If we do everything in our power to acquire true beliefs, and these beliefs nonetheless turn out to be false, then that is not our fault. Someone must be deceiving us -- it'd be like playing a game that is impossible to win. 

But God is no deceiver. Thus, if we use our minds carefully, and our ideas are clear and distinct, they are guaranteed to be true. If our beliefs are false, that is because we have not applied our minds properly to the acquisition of knowledge. 

Example: I see what appears to be a snake on the ground, and therefore believe there is a snake on the ground. This object turns out to be a rope. But God didn't deceive me into thinking it was a snake -- I simply didn't do everything in my power to ascertain the truth; I should have inspected the object more carefully.

500

Show why the following dispositional analysis is incomplete (there are many ways you can do this):

S believes apples are good for you = S is disposed to eat apples

One attempt:

What if S doesn't want to be healthy; what if S wants to die tomorrow? Then you would have to add the following condition:

S believes apples are good for you = S is disposed to eat apples unless S wants to be unhealthy

But we are making use of a mentalistic term ("wants") in our analysis, when our purpose was to analyze such terms away! As Sober says, "attributing a single mentalistic property to an agent does not, by itself, have implications concerning how the agent will behave. What has such implications are batches of mentalistic properties" (218).

500

What does the functionalist mean when he/she says that mental states are "multiply realizable"? Why does multiple realizability give functionalism an advantage over the mind/brain identity theory?

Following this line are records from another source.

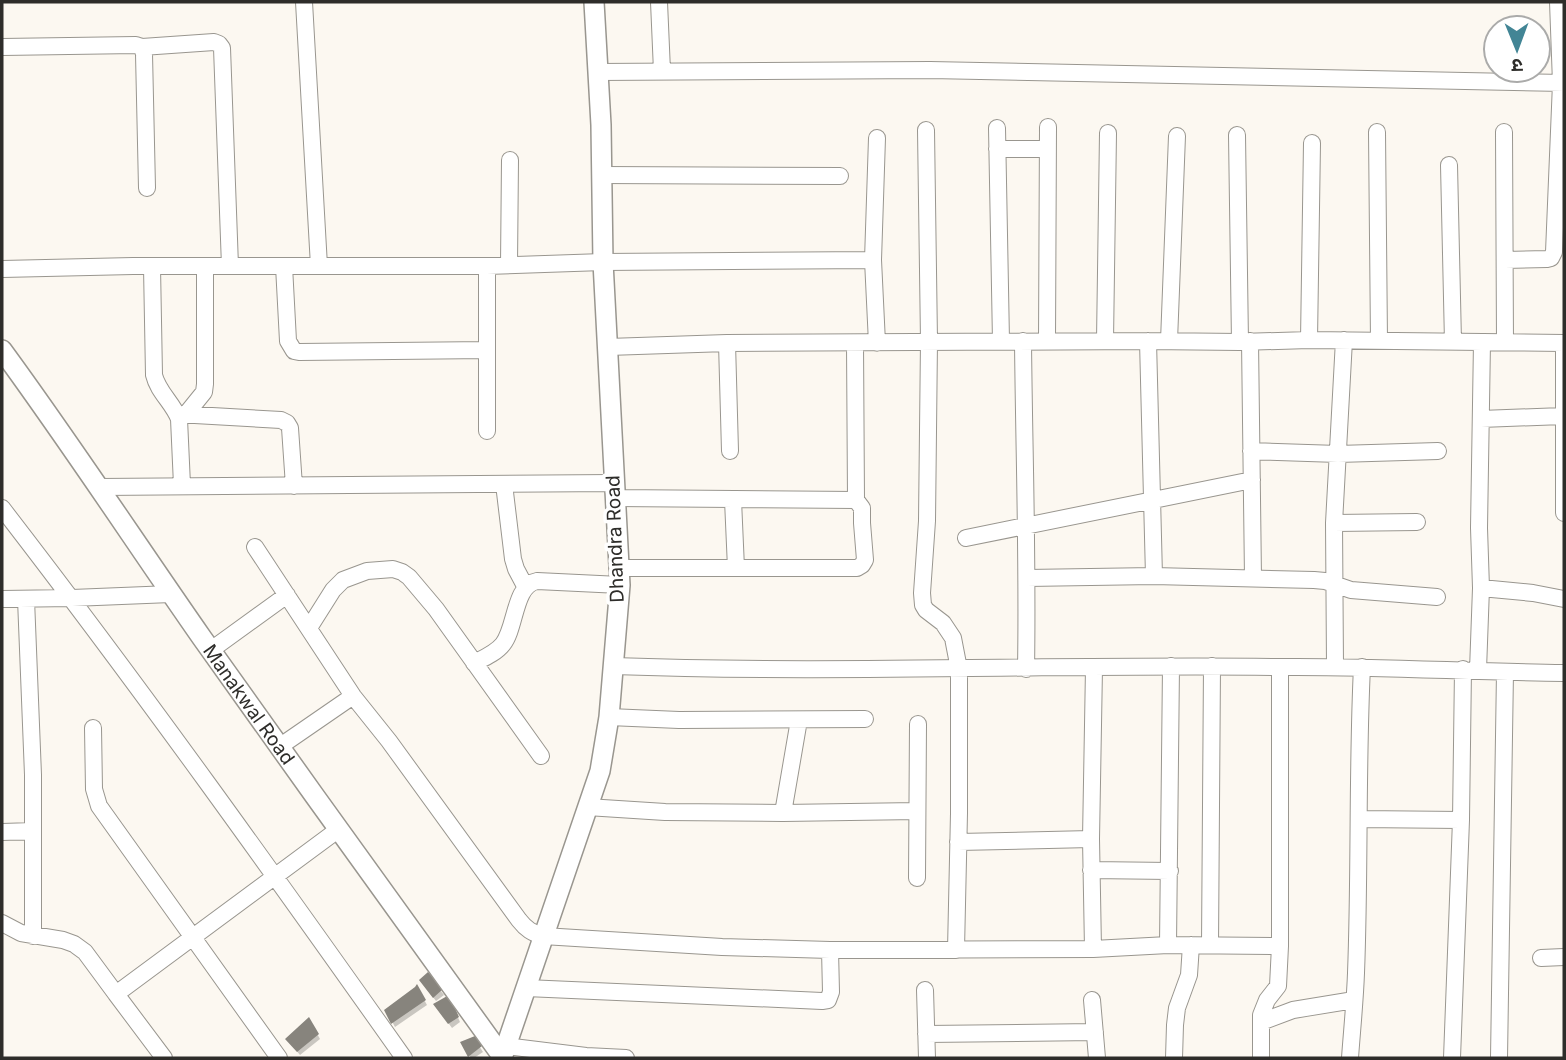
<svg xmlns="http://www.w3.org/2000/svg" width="1566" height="1060" font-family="Inter,'Noto Sans Devanagari',sans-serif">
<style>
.shadow{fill:#0003}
.building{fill:#87847d}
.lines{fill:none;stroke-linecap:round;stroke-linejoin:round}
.minor-casing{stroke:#99968f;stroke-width:18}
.tertiary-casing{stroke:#99968f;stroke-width:22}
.minor{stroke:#fff;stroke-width:16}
.tertiary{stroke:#fff;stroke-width:19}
.labels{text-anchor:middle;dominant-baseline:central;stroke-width:7;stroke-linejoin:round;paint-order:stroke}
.street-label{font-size:19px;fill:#2e2d2a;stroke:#fff}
</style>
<rect width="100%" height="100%" fill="#fcf8f1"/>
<path class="shadow" d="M428,975l16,20 -8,6 -13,-17z
M417,987l10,18 -32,22 -9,-17z
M451,1002l9,20 -8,6 -14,-19z
M309,1019l11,20 -20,16 -10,-12z
M474,1038l9,14 -9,6h-3l-8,-15z"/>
<path class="building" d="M428,972l15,17 -10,9 -14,-18z
M417,984l9,16 -35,24 -7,-14 31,-23z
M449,995l10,22 -11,7 -15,-20z
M309,1017l10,17 -22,18 -12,-13z
M475,1036l7,10 -14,11 -8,-15z"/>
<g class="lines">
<defs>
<path id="minor" d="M304,2l15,264
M659,2l3,69
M2,47l134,-2 6,2 2,7 3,134
M142,47l72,-5 5,2 3,4 8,218
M597,72l333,-2 634,13
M997,128l4,213
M926,130l3,211 -2,180 -5,72 1,12 3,5 17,13 10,15 6,31v144l-3,137
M1377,132l2,209
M1504,132l1,210
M1237,135l3,207
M997,149h51
M1449,165l4,177
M601,175l239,1
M1505,260l42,-1 4,-1 3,-6 7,-169 -3,-81
M509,265l1,-105
M284,266l4,75 6,10 5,1 188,-2
M152,267l2,108c4,17 19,28 25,44l3,66
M2,269l131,-3h354l116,-4 270,-2
M1309,340l3,-197
M1023,341c1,109 5,218 3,328
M1047,341l1,-214
M1105,341l3,-208
M1148,341l6,235
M1169,341l8,-205
M1250,341l3,237
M727,343l3,108
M877,343l-4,-83 4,-122
M1564,343v170
M855,344l1,156
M608,347l119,-4 421,-2 92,1 69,-2 255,3
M187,413l17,-21 1,-8v-117
M177,414l104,6 6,3 3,5 4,58
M1481,419l82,-3
M487,431v-165
M1251,451l87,3 100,-3
M504,484l9,75 3,10 9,17
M100,487l514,-4
M615,498l241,2 6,8v15l3,37 -3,5 -5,3h-239
M733,500l3,68
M2,508c139,180 271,365 402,550
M1334,523l83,-1
M966,538l286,-58
M255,547l98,149 36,45 130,179c7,9 13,13 24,16l179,11 108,3 263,-1 75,-4 112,1 -2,40 -11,14 -6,15v43
M1027,578l127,-2 160,4 11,1 26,9 86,7
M1481,588l52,5 31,6
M2,599l70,-1 99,-4
M26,599l7,176v161
M309,628l24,-38 10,-10 24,-9 26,-2 9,3 7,5 27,32 105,147
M211,650l76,-55
M474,663c10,-5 22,-10 29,-19 13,-16 11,-59 34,-63l83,4
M613,666c222,8 445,-2 667,1v279
M1335,666l-1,-143 10,-183
M1280,667c95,-1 190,5 284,6
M1478,670l3,-82 -2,-60 3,-186
M609,717l70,3 186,-1
M93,728l1,61 5,17 180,252
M279,747l74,-51
M587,807l78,5 118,1 134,-2
M783,813l16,-93
M1359,819l102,1
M2,832l31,-1
M958,842l133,-3
M1091,870l79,1
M917,878l1,-154
M2,923l19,10 42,7 11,4 11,8 31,42
M1168,945l3,-279
M1210,945l2,-279
M1093,949l-2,-110 3,-171
M1541,958l23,-1
M526,988l296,13 6,-1 3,-8 -1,-42
M925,990l2,68
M1092,1000l5,58
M1261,1022l32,-12 61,-10
M926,1034l169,-2
M506,1046l80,10 40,2
M164,1058l-48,-64 223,-165
M1174,1058l1,-33 2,-17 12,-33 2,-30
M1350,1058c2,-28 5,-57 6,-85 4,-102 1,-205 6,-306
M1452,1058l9,-238 2,-151
M1499,1058l6,-386"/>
<g id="tertiary">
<path id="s1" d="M2,350c69,94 133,192 200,288 99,140 200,279 300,418"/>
<path d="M502,1058l98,-287 9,-54 11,-132 -17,-323 -2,-137 -7,-123"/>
</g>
</defs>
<use href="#minor" class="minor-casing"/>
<use href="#tertiary" class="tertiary-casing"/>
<use href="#minor" class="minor"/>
<use href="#tertiary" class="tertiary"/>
</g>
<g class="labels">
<g class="street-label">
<text transform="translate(615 539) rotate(-92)">Dhandra Road</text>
<text stroke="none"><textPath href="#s1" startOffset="432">Manakwal Road</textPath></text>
</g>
</g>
<rect width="1566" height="1060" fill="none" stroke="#2e2d2a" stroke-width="7"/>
<g transform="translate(1517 49) rotate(179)"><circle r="33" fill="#ffffff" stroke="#ababaa" stroke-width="2"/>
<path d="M0-5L12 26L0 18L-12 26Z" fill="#428595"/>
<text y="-10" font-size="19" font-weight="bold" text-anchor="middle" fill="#2e2d2a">उ</text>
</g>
</svg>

Hint: there are many different types of mousetraps.

The functionalist means that mental states can be generated in more than one way. The mind/brain identity theorist claims that mental states are physical states; that pain is, for example, the firing of c-fibres. But this would mean that anything lacking c-fibres (whatever those are) cannot feel pain; likewise, that anything without our physical structure cannot feel pain. 

This seems obviously false. Dogs have a quite different physical structure from human beings, but they seem to be able to feel pain as well. It also seems plausible that there can be computers that can think and feel, despite lacking brains and being physically very unlike us. It follows, then, according to the functionalist, that mental states can be realized in different ways, just as there are different ways and materials one can use to build a mousetrap.

500

Cups can take many different forms. Some have handles, others don't; some are ceramic, others glass; some are narrow, others wide. What is common to all these different cups, and indeed what makes them all cups, is their function of holding liquid. 

The functionalist argues that the same can be said of mental states. The function of a mental state is characterized by its causal connection to other aspects of the subject -- her behaviours, beliefs, desires and other mental states. 

Now, consider any mental state (e.g. the desire to drink water) and give an example of at least one aspect of its function. 

One attempt:

The desire to drink water causes a certain behaviour. Take Sober's example: "When someone believes that there is water in a cup in front of her and the individual is in state X, she drinks from the cup" (240). 

If we assume that that is all there is to the desire to drink water, then anything that makes one behave so is the mental state of the desire to drink water.